** Opening Records for the task block **
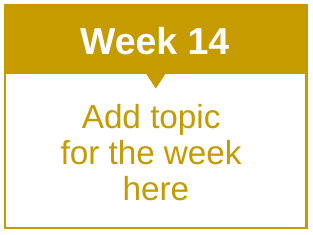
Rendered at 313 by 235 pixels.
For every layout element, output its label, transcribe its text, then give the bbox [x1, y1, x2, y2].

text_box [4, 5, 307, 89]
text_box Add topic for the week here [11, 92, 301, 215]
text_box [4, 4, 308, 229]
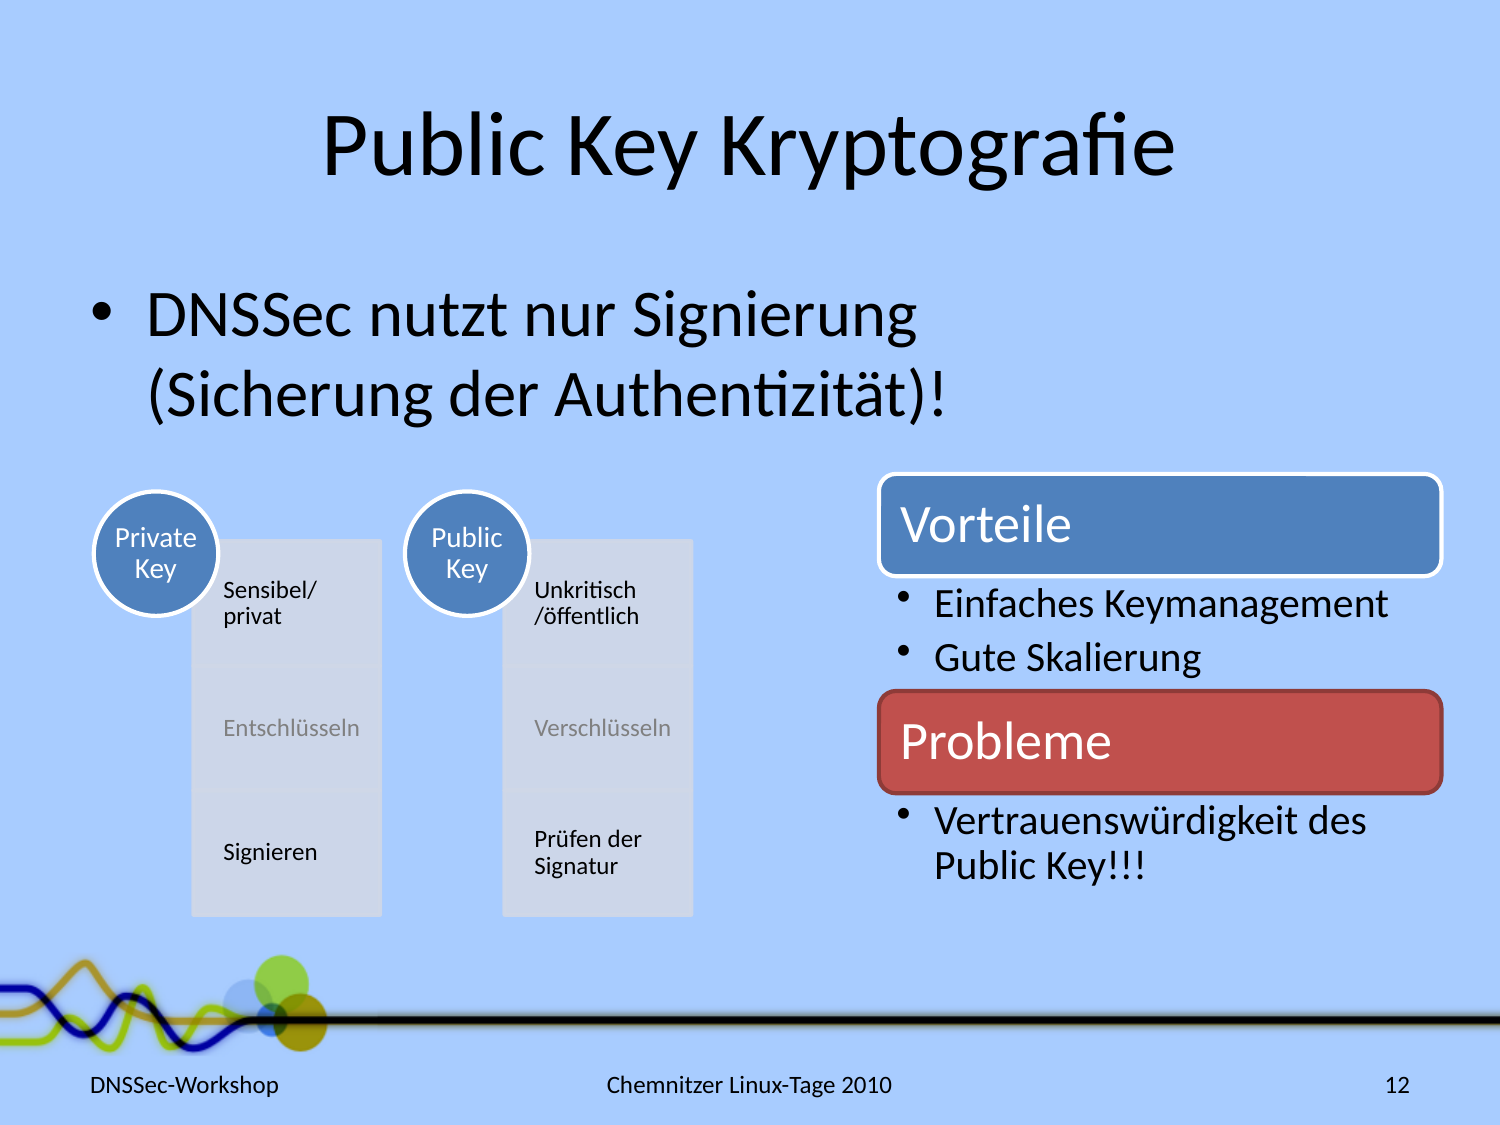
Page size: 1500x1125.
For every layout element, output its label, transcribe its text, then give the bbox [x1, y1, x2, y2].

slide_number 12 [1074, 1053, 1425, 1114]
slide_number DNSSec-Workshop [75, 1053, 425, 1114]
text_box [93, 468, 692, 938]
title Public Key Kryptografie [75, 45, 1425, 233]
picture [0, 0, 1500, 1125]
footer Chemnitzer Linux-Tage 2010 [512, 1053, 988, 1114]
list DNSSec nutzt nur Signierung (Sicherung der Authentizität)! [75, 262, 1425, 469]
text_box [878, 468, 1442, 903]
** Closing Records for the task block **
** Opening Records for the task block **
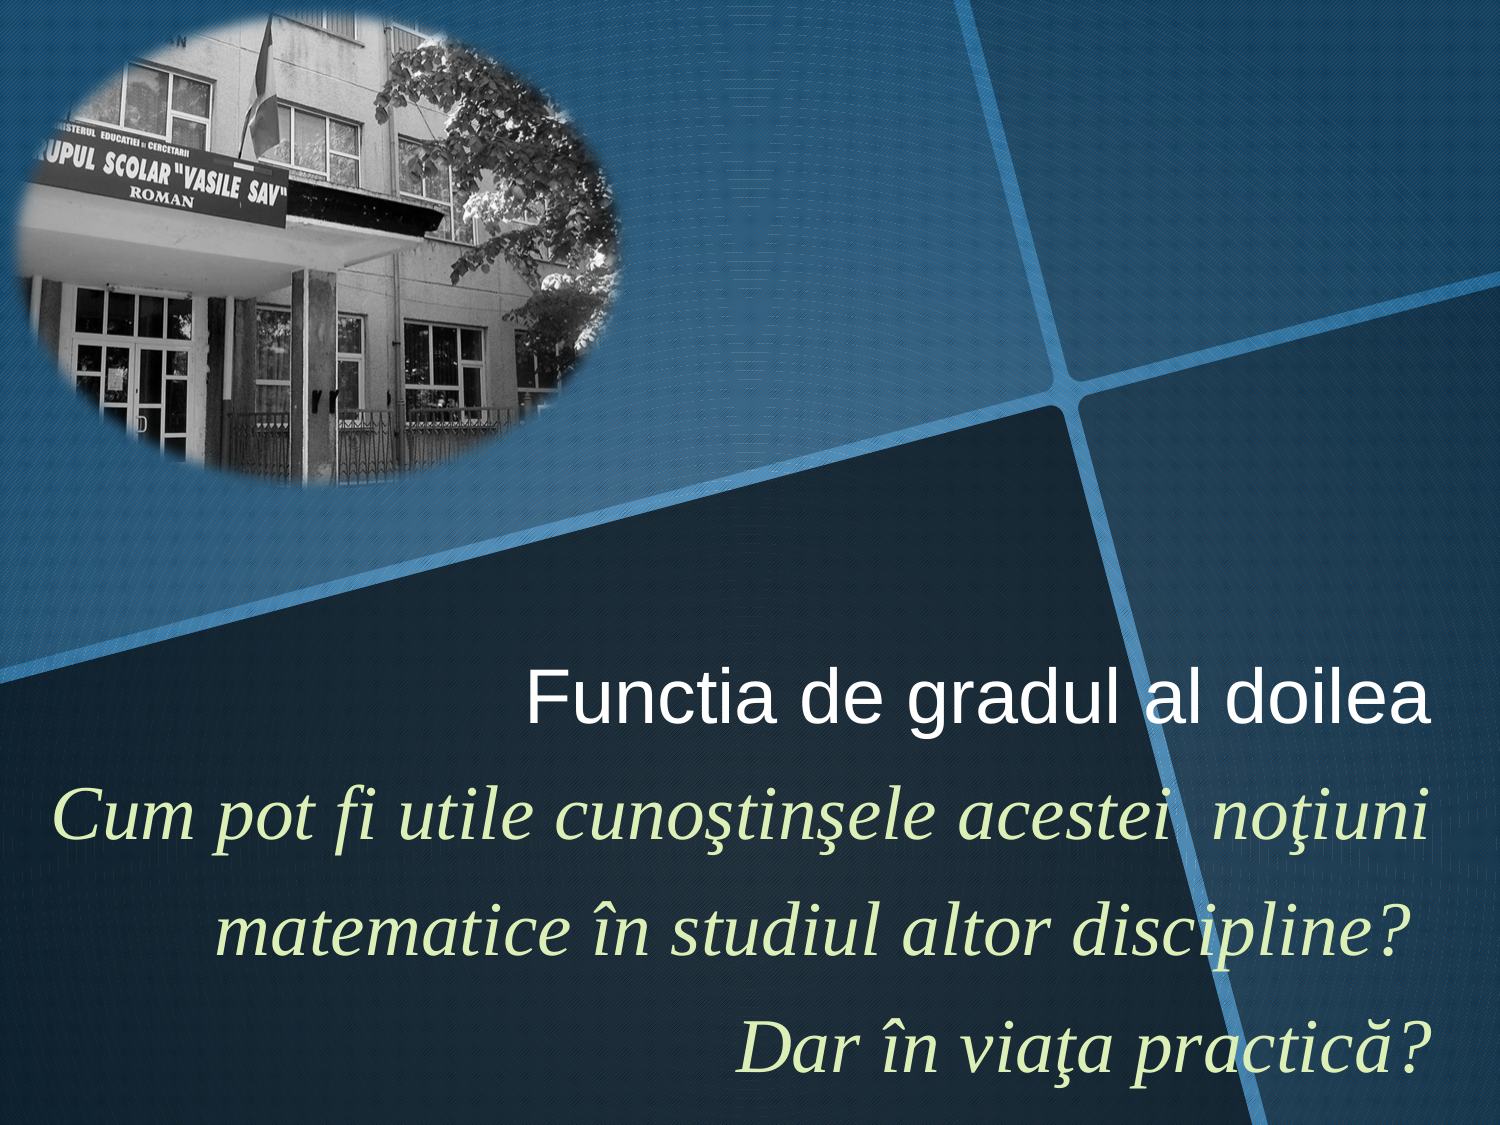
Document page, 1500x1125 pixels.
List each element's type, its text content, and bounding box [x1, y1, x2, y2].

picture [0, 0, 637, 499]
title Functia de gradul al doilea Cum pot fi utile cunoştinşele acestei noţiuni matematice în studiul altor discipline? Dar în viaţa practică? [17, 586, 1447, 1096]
** Closing Records for the task block **
** Opening Records for the task block **
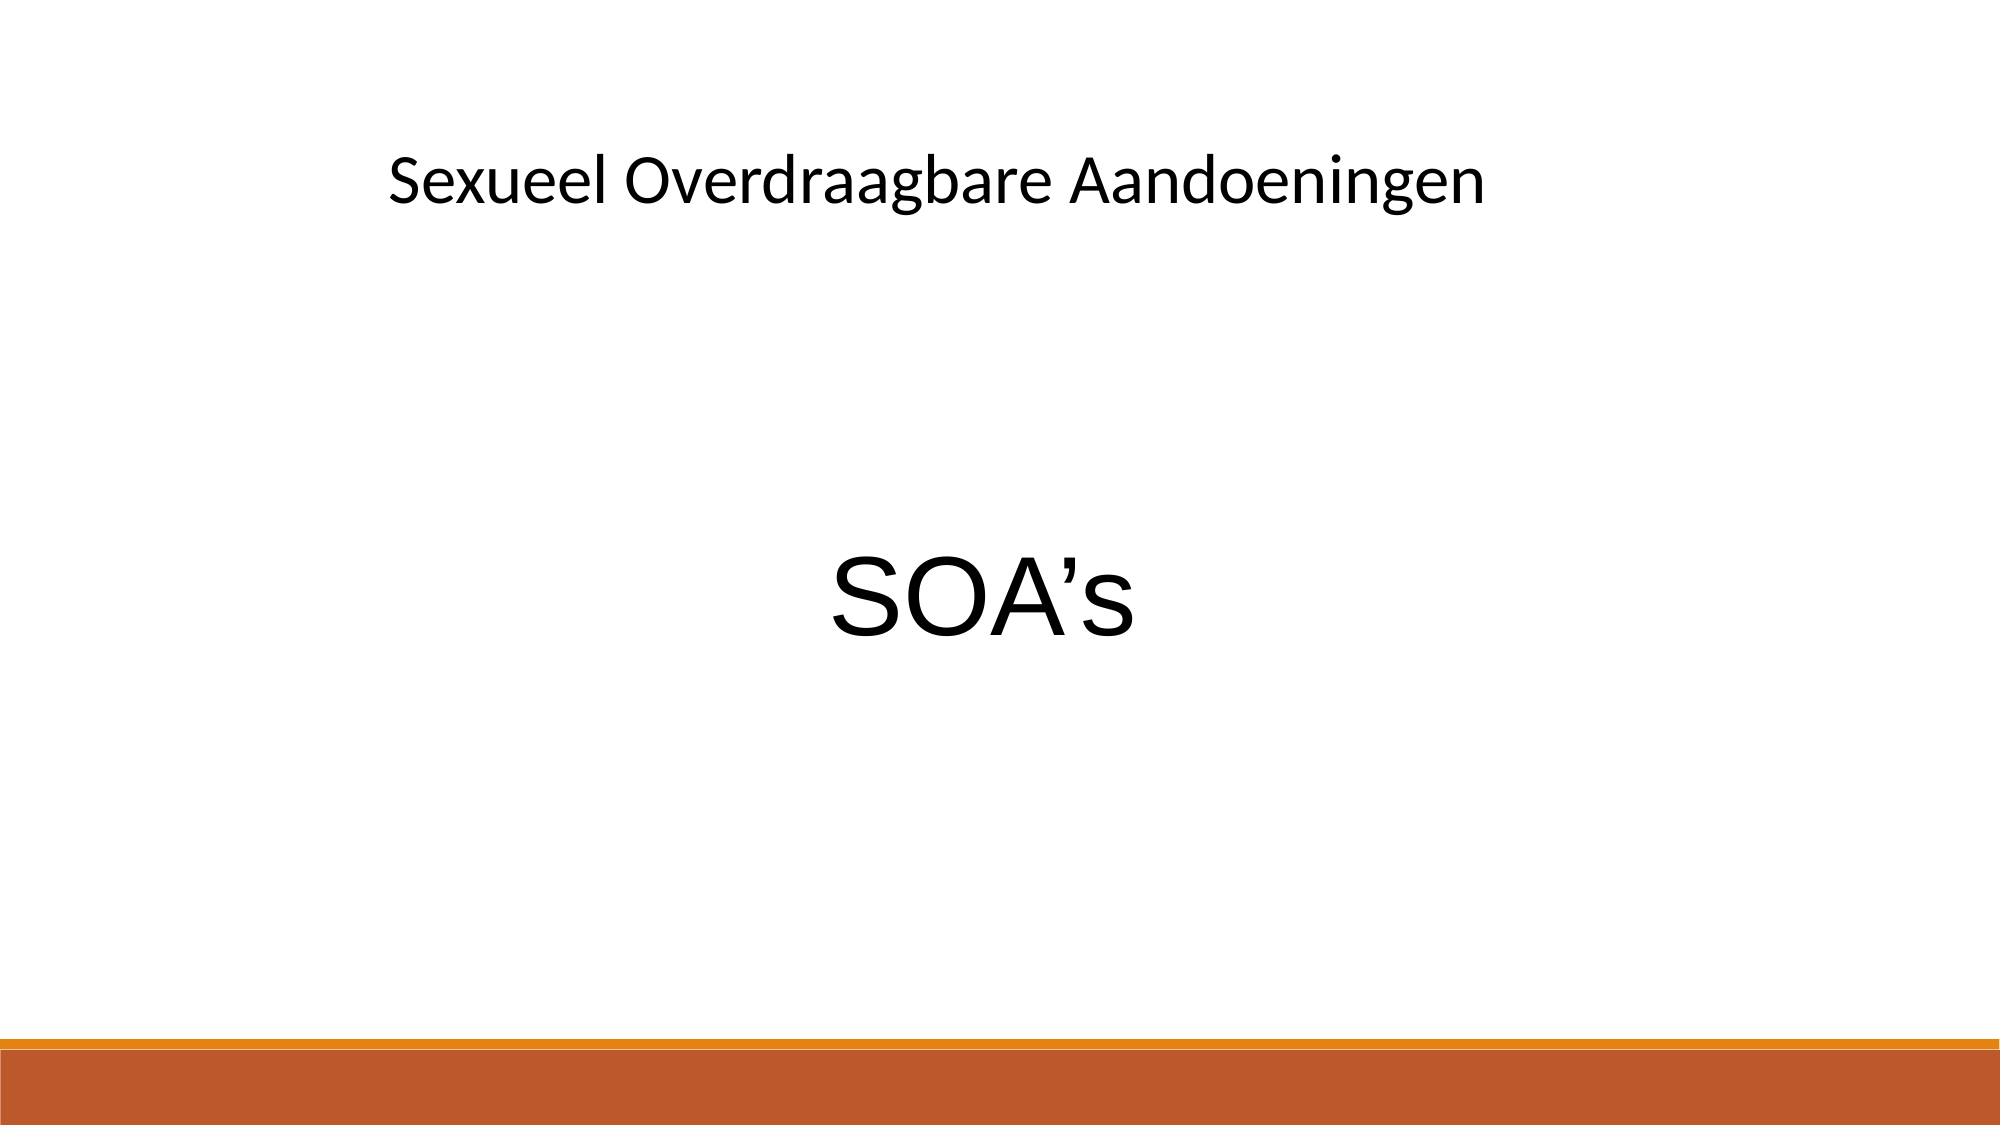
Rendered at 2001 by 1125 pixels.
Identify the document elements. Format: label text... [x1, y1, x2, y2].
** Closing Records for the task block **
**Directions for this task**:
Check every line above for the word "pixels" and copy those that have it.

**Solution to the exercise**:
Rendered at 313 by 235 pixels.
Document page, 1500x1125 pixels.
Rendered at 2001 by 1125 pixels.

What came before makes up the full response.